------ MATERIAL SHOWN ------

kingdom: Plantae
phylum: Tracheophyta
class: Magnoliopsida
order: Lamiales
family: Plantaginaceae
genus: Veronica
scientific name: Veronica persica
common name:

------
------ MATERIAL SHOWN ------

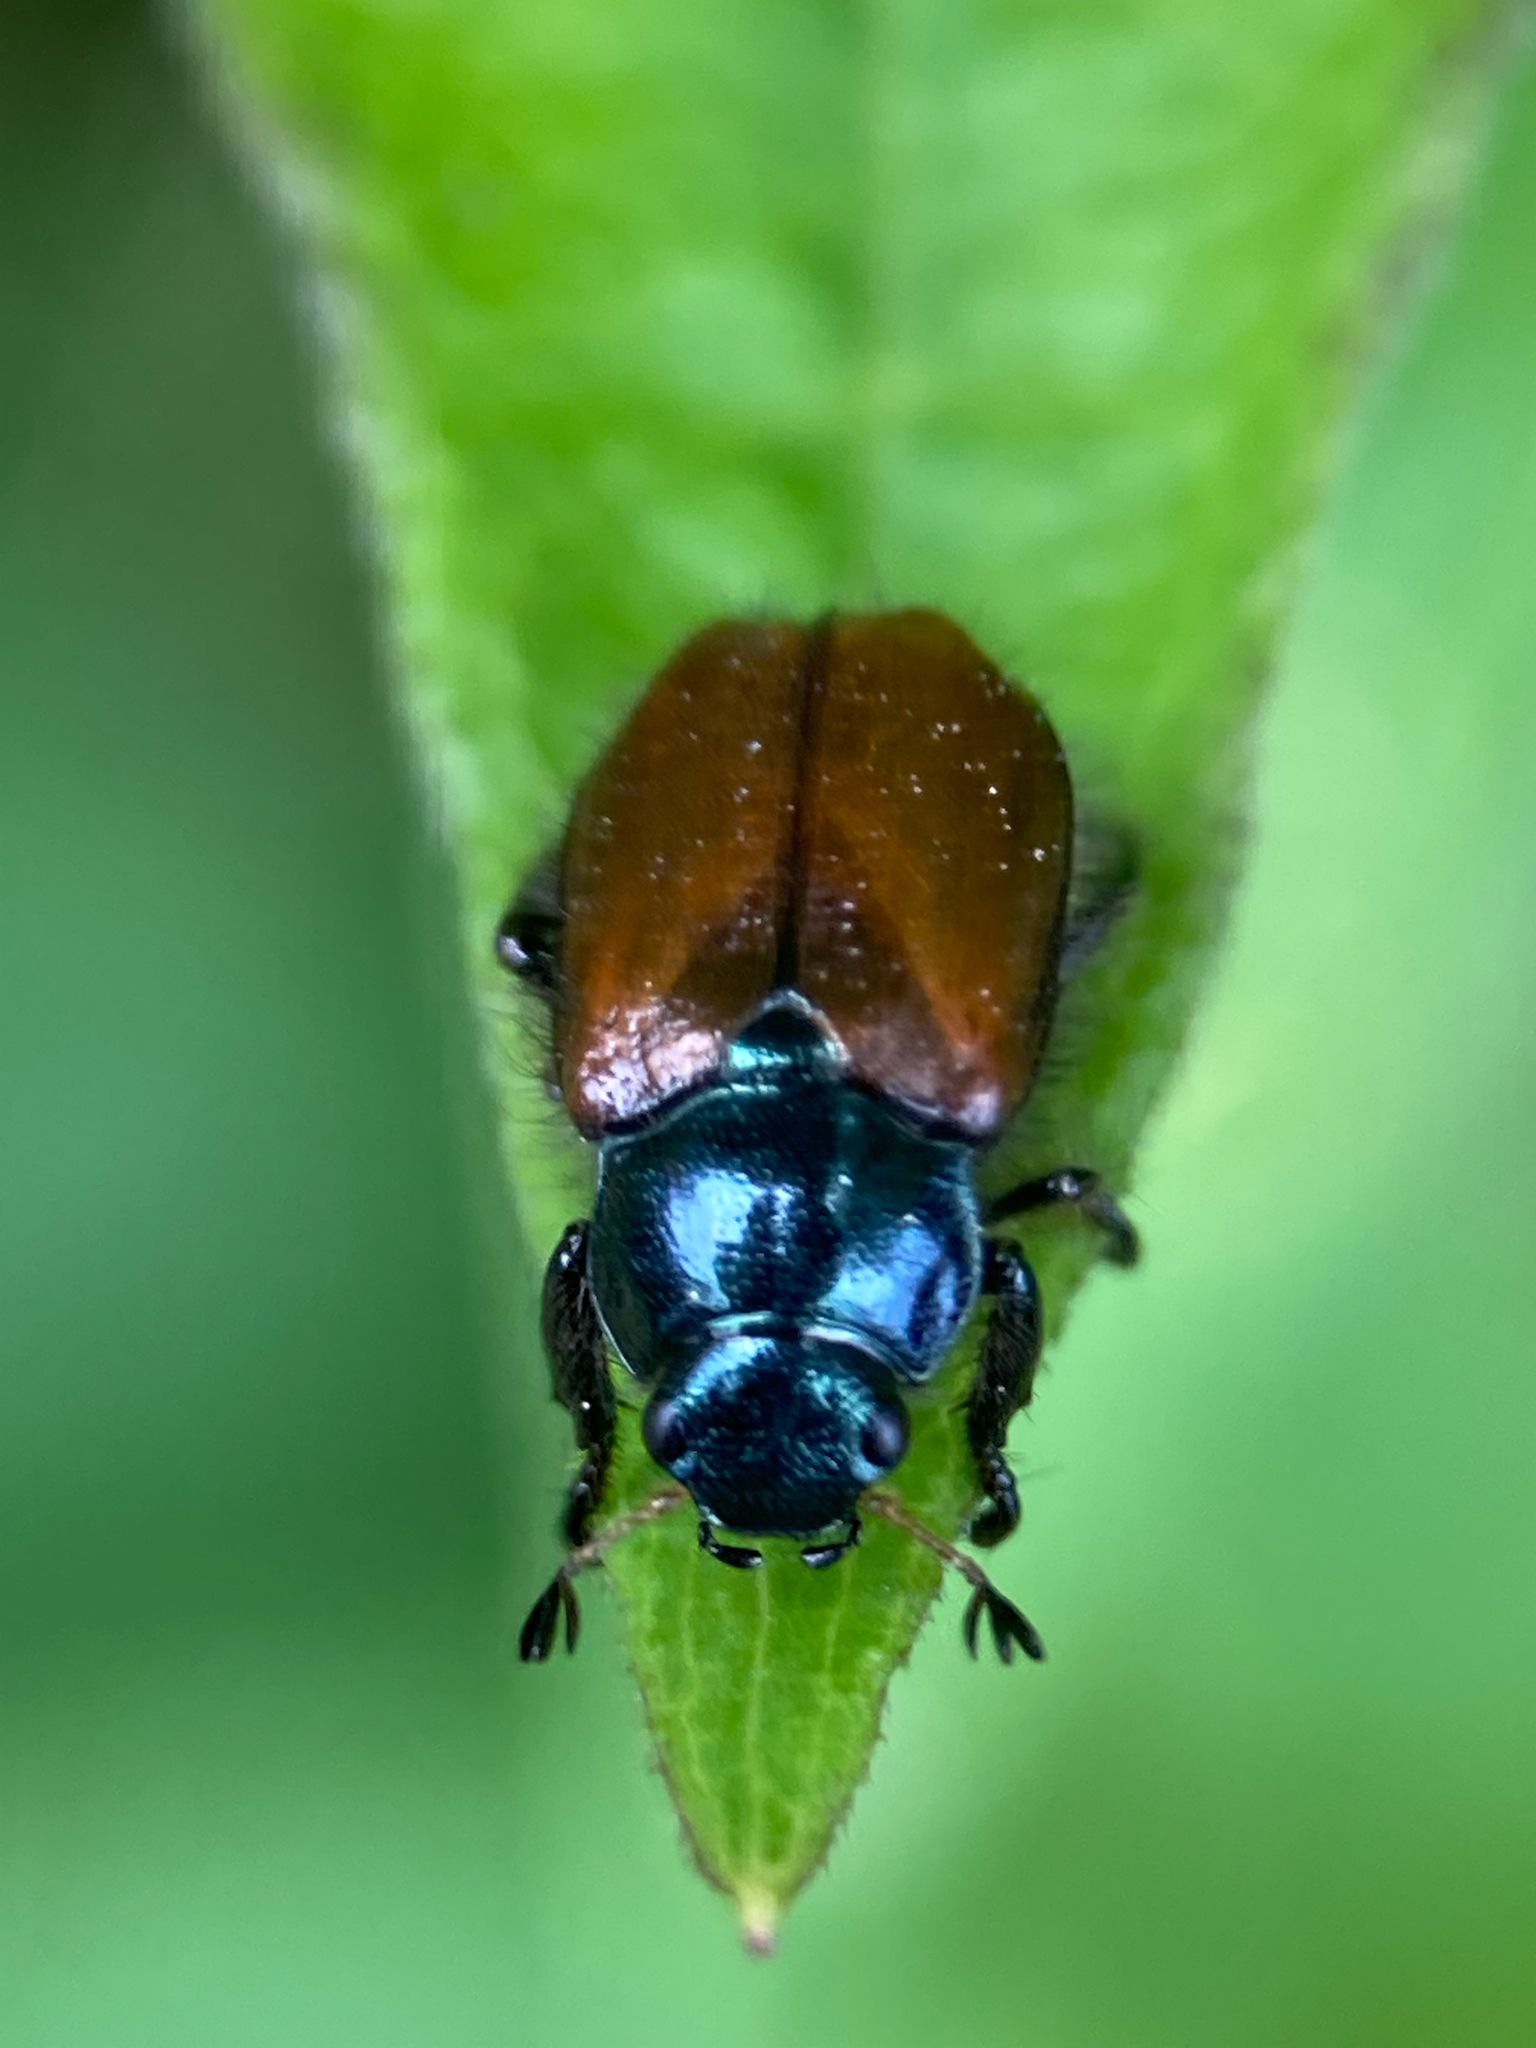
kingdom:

------

DIRECTIONS FOR THIS TASK
Copy out the lines of the records, starting at the line that contains "phylum: Tracheophyta" and stopping after the line that contains "scientific name: Veronica persica", with every character unchanged.

OUTPUT FOR THIS TASK
phylum: Tracheophyta
class: Magnoliopsida
order: Lamiales
family: Plantaginaceae
genus: Veronica
scientific name: Veronica persica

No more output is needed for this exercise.